What you need to do
1. Answer these questions from the methods excerpt:
(a) What was used to prepare total RNA from the E10.5 embryos?
(b) What structure did the anti-AM antibody recognize?
(c) At what rate did the pump infuse the AM-containing solution, and for how long?
2. Reproduce the methods excerpt word for word between "Reverse Transcription-Polymerase Chain" and "and 5'-GGAGAGTATCAGCCTGTAAG-3' (antisense).", inclusive.

Text segment
▬▬▬▬▬▬▬▬▬▬

Reverse Transcription-Polymerase Chain Reaction
Total RNA was prepared from embryonic day (E) 10.5 embryos by use of RNAzol (Biotex) and reverse-transcribed (RT). Polymerase chain reaction (PCR) was carried out on the resultant cDNA samples with primers 5'-CAATCAGAGCGAAGCCCACA-3' (sense) and 5'-GGAGAGTATCAGCCTGTAAG-3' (antisense).

Radioimmunoassays for Adrenomedullin
Tissue AM levels were measured by radioimmunoassay with an anti-AM antibody that recognized the C-terminal amide structure. The protocols for this assay were reported previously18

Exogenous Administration of AM
Pregnant female AM+/- mice crossbred with AM+/- males were given recombinant AM by use of a subcutaneous micro-osmotic pump (Alzet, model 1007D), which infused AM-containing solution (27 µg/mL) at a rate of 0.52 µL/h for 1 week (E7 to E14).

▬▬▬▬▬▬▬▬▬▬

Stored items
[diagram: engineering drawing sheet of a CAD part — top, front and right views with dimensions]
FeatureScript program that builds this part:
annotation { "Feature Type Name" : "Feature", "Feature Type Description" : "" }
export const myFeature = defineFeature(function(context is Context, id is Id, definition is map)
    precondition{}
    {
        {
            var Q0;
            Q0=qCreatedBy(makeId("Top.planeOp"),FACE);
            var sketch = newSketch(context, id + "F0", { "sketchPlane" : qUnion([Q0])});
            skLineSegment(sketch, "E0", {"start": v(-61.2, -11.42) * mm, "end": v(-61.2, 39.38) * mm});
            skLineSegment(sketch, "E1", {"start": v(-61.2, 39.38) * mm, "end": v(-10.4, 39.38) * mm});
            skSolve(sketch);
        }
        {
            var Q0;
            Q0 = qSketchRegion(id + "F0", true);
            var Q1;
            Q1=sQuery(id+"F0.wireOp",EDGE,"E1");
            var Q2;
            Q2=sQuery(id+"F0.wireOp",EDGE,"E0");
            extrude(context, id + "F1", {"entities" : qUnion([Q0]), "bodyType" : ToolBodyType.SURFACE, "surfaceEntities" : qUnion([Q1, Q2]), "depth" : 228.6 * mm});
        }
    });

▬▬▬▬▬▬▬▬▬▬

Your responses
1.
(a) RNAzol (Biotex)
(b) The C-terminal amide structure
(c) 0.52 µL/h for 1 week (E7 to E14)

2.
Reverse Transcription-Polymerase Chain Reaction
Total RNA was prepared from embryonic day (E) 10.5 embryos by use of RNAzol (Biotex) and reverse-transcribed (RT). Polymerase chain reaction (PCR) was carried out on the resultant cDNA samples with primers 5'-CAATCAGAGCGAAGCCCACA-3' (sense) and 5'-GGAGAGTATCAGCCTGTAAG-3' (antisense).